QUOTED PASSAGE Start Marker

LETTERS TO EDITOR
Year : 2023 | Volume
| Issue : 2 | Page : 286
Opioid-free anesthesia for the obese: An evolving script…
Sudhansu Sekhar Nayak1, Rohan Magoon2
1 Department of Anaesthesia, Atal Bihari Vajpayee Institute of Medical Sciences (ABVIMS) and Dr. Ram Manohar Lohia Hospital, Baba Kharak Singh Marg, New Delhi, India
2 Department of Cardiac Anaesthesia, Atal Bihari Vajpayee Institute of Medical Sciences (ABVIMS) and Dr. Ram Manohar Lohia Hospital, Baba Kharak Singh Marg, New Delhi, India
Department of Cardiac Anaesthesia, Atal Bihari Vajpayee Institute of Medical Sciences (ABVIMS) and Dr. Ram Manohar Lohia Hospital, Baba Kharak Singh Marg, New Delhi - 110001
Source of Support: None, Conflict of Interest: None
|Date of Submission||06-Aug-2022|
|Date of Acceptance||07-Aug-2022|
|Date of Web Publication||10-Mar-2023|
|How to cite this article:|
Nayak SS, Magoon R. Opioid-free anesthesia for the obese: An evolving script…. Saudi J Anaesth 2023;17:286
The most recent issue of the Saudi Journal of Anaesthesia provides extremely useful insights into the intricacies of bariatric anesthesia. However, the ever-evolving nature of our specialty calls for a constant acknowledgement of newer emerging concepts. The aforementioned is exemplified by the present-day concept of an opioid-free anesthesia (OFA), the latter gaining impetus by virtue of an increasing embracement of the non-opioid analgesics and innovative regional techniques. Withstanding the same, elaboration on the scope of OFA for the obese would be an appropriate extension of the discussion on bariatric anesthesia, resonating well with the Journal's readership.
While opioid stewardship in itself remains an ardently researched topic, the obese in particular can be overly susceptible to opioid-related adverse events. As per the American Society of Anesthesiologists (ASA) closed claims database, as much as 48% of the adverse respiratory events consequent to opioids transpired in obese individuals. The risk becomes all the more pronounced in those with obstructive sleep apnea given an enhanced propensity to upper airway obstruction. The altered pharmacokinetics of opioids in the obese further compound the matter.

QUOTED PASSAGE End Marker
DATA RECORDS Start Marker

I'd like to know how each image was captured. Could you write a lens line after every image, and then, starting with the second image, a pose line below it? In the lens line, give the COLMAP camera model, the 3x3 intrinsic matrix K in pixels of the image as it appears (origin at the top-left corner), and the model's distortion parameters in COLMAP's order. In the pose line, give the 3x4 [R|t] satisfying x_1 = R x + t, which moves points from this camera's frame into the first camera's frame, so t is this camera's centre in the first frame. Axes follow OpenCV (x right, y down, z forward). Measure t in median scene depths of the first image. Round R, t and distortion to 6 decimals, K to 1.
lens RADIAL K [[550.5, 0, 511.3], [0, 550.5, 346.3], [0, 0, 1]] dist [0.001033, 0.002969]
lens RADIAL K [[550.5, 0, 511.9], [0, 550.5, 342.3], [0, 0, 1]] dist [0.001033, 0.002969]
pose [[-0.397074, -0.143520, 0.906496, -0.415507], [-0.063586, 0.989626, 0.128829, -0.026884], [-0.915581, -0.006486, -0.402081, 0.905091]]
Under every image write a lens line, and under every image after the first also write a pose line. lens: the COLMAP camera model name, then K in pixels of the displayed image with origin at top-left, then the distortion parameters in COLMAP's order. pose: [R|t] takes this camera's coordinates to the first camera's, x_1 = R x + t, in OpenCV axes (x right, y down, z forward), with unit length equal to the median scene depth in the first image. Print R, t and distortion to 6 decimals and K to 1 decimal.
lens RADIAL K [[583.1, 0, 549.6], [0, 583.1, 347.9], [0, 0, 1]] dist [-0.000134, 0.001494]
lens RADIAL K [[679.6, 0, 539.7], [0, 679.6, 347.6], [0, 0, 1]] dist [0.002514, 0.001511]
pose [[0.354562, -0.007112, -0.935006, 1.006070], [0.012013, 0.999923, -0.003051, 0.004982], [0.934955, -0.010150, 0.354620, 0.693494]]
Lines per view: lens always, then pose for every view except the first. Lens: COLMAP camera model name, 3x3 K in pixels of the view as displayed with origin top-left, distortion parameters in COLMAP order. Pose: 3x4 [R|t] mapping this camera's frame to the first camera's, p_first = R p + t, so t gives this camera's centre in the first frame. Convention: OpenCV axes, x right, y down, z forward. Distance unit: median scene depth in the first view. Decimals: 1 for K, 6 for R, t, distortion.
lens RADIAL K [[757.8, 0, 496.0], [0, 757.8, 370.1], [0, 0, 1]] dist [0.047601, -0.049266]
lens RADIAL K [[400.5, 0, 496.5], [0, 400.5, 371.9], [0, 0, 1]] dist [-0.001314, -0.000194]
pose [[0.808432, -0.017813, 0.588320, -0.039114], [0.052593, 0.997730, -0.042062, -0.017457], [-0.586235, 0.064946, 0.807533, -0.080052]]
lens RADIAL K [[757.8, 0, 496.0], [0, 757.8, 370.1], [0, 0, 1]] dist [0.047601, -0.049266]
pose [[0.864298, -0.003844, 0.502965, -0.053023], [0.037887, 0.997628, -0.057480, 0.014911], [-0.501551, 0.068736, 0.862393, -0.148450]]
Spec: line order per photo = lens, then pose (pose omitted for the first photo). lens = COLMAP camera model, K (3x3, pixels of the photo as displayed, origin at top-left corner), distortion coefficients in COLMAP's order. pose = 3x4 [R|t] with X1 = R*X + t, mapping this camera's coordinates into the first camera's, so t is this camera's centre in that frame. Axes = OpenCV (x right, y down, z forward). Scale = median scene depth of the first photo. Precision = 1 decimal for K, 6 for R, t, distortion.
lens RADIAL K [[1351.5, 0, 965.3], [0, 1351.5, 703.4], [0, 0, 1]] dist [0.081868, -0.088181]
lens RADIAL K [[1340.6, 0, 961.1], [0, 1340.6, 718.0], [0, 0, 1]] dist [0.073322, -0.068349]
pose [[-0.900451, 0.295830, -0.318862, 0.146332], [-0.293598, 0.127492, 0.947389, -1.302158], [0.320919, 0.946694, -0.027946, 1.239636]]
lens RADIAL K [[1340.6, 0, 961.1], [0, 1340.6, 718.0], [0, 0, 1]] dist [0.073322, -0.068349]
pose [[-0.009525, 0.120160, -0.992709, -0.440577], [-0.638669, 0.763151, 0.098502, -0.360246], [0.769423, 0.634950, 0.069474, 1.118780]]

DATA RECORDS End Marker

WORK ORDER
List every date given in the letter on opioid-free anesthesia for the obese, each with the event it marks.

TASK OUTPUT
Date of Submission: 06-Aug-2022
Date of Acceptance: 07-Aug-2022
Date of Web Publication: 10-Mar-2023